Angriff nur an Tumorgefäßen? Daß der Tumor sich verkleinert, läßt vermuten, daß Endostatin nicht nur die Neubildung von Tumorgefäßen hemmt, sondern auch vorhandene Tumorgefäße beeinträchtigt. Da keine schweren Nebenwirkungen auftreten, kann man davon ausgehen, daß Endostatin nicht an Blutgefäßen im gesunden Gewebe, sondern nur an den anatomisch veränderten Tumorgefäßen angreift. Demnach stört Endostatin die Blutzufuhr im Tumor gleich zweifach: Es hemmt die Gefäßneubildung, und es wirkt toxisch auf vorhandene Tumorgefäße.

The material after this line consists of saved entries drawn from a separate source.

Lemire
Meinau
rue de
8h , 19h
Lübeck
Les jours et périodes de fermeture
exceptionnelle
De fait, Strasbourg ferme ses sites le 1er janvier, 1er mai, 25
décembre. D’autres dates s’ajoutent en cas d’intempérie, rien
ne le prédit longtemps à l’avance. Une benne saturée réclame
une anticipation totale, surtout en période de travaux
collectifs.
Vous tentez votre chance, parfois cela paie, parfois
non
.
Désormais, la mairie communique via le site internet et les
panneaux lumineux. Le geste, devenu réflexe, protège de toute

Kombiniert man Endostatin mit einem weiteren Angiogenese-Hemmer, Angiostatin, so reicht schon ein einziger Behandlungszyklus, um einen Tumor zum Verschwinden zu bringen.

Mehrere Angiogenese-Hemmer werden klinisch geprüft Ob die Ergebnisse sich auf Krebserkrankungen beim Menschen übertragen lassen, müssen klinische Studien erst zeigen. Endostatin selbst ist ein Protein und daher aufwendig in der Herstellung und in der Anwendung; es muß subkutan oder intraperitoneal injiziert werden. Arzneistoffe, die oral eingenommen werden können und auch langfristige keine toxischen Nebenwirkungen haben, wären für die Therapie und Prävention von Tumoren vorteilhaft. Inzwischen werden mehrere Angiogenese-Hemmer klinisch geprüft, darunter Interleukin 12 und ein semisynthetisches Derivat von Fumagillin, einem Angiogenese-Hemmer aus dem Schimmelpilz Aspergillus fumigatus. Antiangiogene Eigenschaften vermutet man außerdem bei einer Vielzahl von Substanzen, die vor allem in der Dermatologie eingesetzt werden und deren Wirkungsmechanismen bislang unklar waren: Dazu gehören
• Thalidomid,
• Thallium,
• Glucocorticoide,
• Interferon alfa,
• Retinoide,
• Vitamin-D-Derivate und
• Methotrexat.

Literatur Arbiser, J. L.: Antiangiogenic therapy and dermatology: a review. Drugs of today 33, 687 - 696 (1997). Hanahan, D.: A flanking attack on cancer. Nature Medicine 4, 13 - 14 (1998). Kerbel, R. S.: A cancer therapy resistant to resistance. Nature 390, 335 - 336 (1997).